What is Java Memory Model

The Java memory model defines how the Java virtual machine works with the computer’s memory (RAM). Understanding of Java Memory Model is very important if you want to develop a highly concurrent application.

Below are the important points regarding the Java Memory Model:

1. The Java programming language specifies a memory model for shared memory multiprocessors that supports high-performance implementations.
2. Memory that can be shared between threads is called shared memory or heap memory. All instance fields, static fields, and array elements are stored in heap memory.
3. The Java Memory Model defines how threads in Java interact through memory. It ensures that all threads see a consistent value for the variable.
4. The Java Memory Model describes, given a program and an execution trace of that program, whether the execution trace is a legal execution of the program.
5. The Java Memory Model provides a great deal of freedom for the implementer to perform a myriad of code transformations.
6. It must be possible for the Java Memory Model to decide when it can commit actions that take place in a finalizer.
7. Local variables, formal method parameters, and exception handler parameters are never shared between threads and are unaffected by the memory model.
8. The Java Memory Model defines the behavior of volatile and synchronized, and, more importantly, ensures that a correctly synchronized Java program runs correctly on all processor architectures.
9. The Java Memory Model specifies when the actions of one thread on memory are guaranteed to be visible to another.

The Java Memory Model define the allowed program outcomes by describing what executions are conforming by introducing actions, orders over actions, and consistency rules that govern what actions+orders+constraints constitute a valid execution. When a the result of a program can be explained by some valid execution, then this result is allowed under Java Memory Model.

Below are the orders and actions under Java Memory Model:

Program order (PO): it defines a total order of actions within each thread. This order provides a connection between the single-threaded execution of the program, and the actions it generates. Executions that have program orders inconsistent with the original programs cannot be used to reason about that particular program’s outcomes.

Synchronization order (SO): it defines a total order over synchronization actions. It comes with two important consistency rules:

1. SO consistency: all reads that come later in the synchronization order see the last write to that location. This property disallows racy results over synchronization actions in conforming executions.

2. SO-PO consistency: the order of synchronization actions in SO within a single thread is consistent with PO in that thread. This means a conforming execution should have the order of SO to agree with PO.

SO consistency and SO-PO consistency mean that in all conforming executions synchronized actions appear sequentially consistent.

Synchronized-with order (SW): a suborder of SO that covers the pairs of synchronization actions that “see” each other. This order serves as the connection bridge between different threads.

Happens-before order (HB): the transitive closure of the union of PO and SW. Unlike SO, HB is a partial order, and only relates some actions, not every pair of actions. Also, unlike SO, HB is able to relate the actions that are not synchronization actions, which allows us to cover all important actions with ordering guarantees. HB comes with the following important consistency rule:

HB consistency: every read can see either the latest write in the happens-before order (notice the symmetry with SO here), or any other write that is not ordered by HB (this allows races).

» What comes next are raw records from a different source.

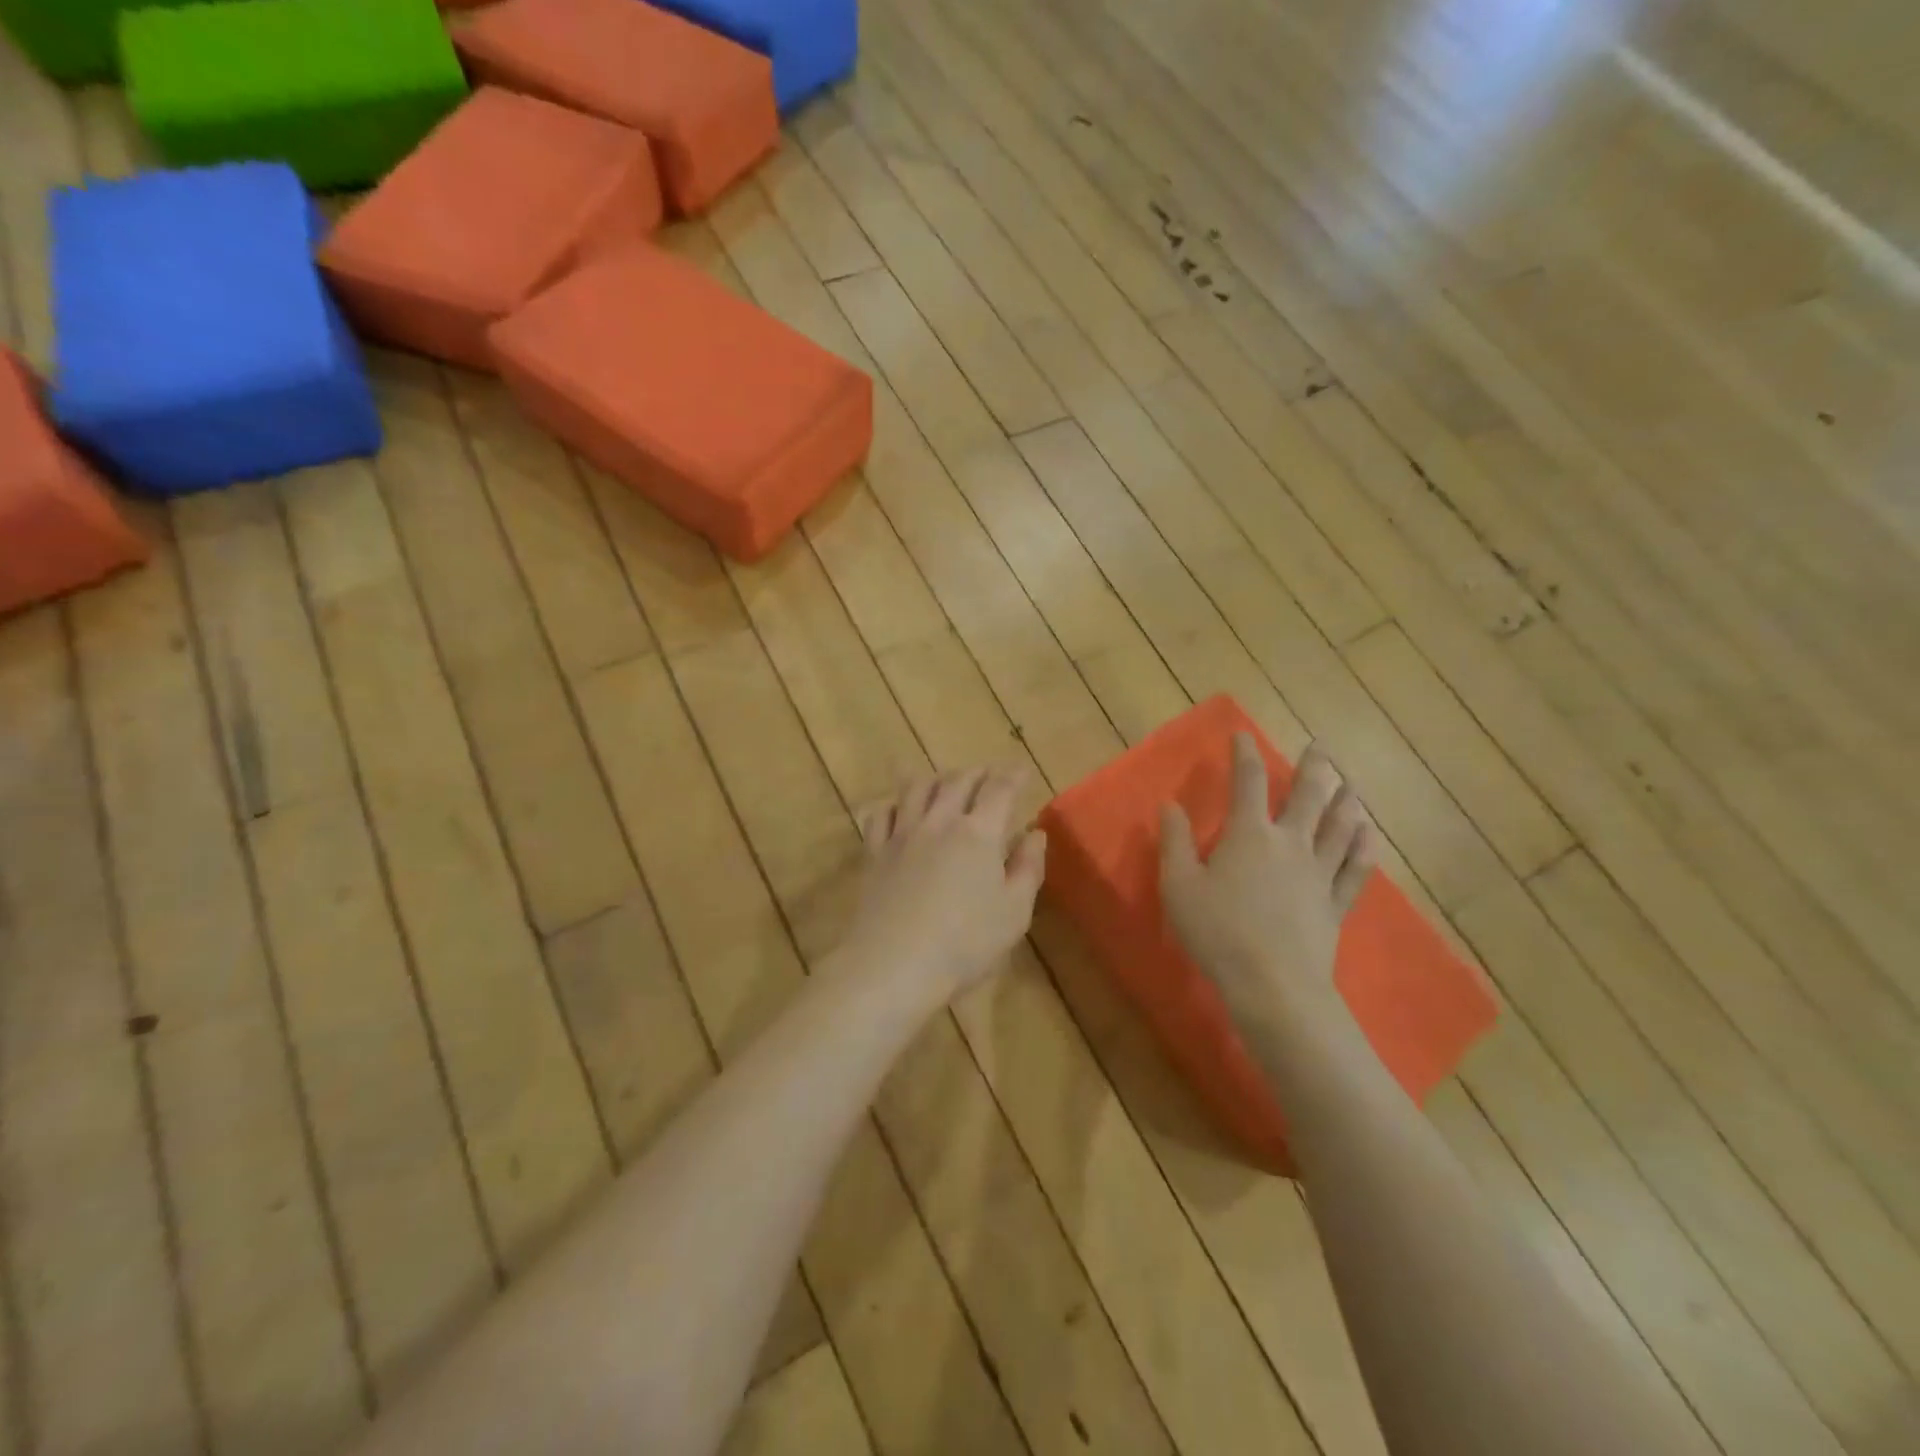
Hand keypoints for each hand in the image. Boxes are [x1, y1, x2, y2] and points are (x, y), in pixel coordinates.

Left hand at [842, 767, 1047, 1005]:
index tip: (1022, 771)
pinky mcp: (874, 852)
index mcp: (979, 833)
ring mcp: (902, 834)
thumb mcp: (1014, 912)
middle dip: (976, 773)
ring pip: (916, 788)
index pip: (1000, 789)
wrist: (893, 964)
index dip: (1013, 775)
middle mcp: (939, 822)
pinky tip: (897, 809)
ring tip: (944, 782)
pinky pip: (880, 814)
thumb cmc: (964, 944)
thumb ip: (1028, 868)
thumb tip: (1035, 833)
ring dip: (935, 779)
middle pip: (957, 781)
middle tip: (987, 775)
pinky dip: (893, 804)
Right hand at [1159, 735, 1376, 1031]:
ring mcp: (1318, 874)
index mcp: (1249, 835)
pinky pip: (1355, 870)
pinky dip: (1363, 848)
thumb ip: (1175, 841)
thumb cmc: (1218, 932)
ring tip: (1352, 783)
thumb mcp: (1179, 885)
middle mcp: (1290, 844)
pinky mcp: (1334, 904)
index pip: (1248, 782)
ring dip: (1345, 801)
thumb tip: (1170, 804)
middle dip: (1314, 768)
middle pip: (1307, 797)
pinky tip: (1369, 836)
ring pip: (1339, 828)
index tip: (1243, 734)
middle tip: (1322, 746)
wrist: (1273, 986)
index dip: (1245, 754)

Causality rules: this is an additional verification on otherwise conforming executions, to rule out causality loops. This is verified by a special process of “committing” the actions from the execution and verifying that no self-justification of actions takes place.

Final field rules: this is tangential to the rest of the model, and describes additional constraints imposed by final fields, e.g. additional happens-before ordering between final field stores and their associated reads.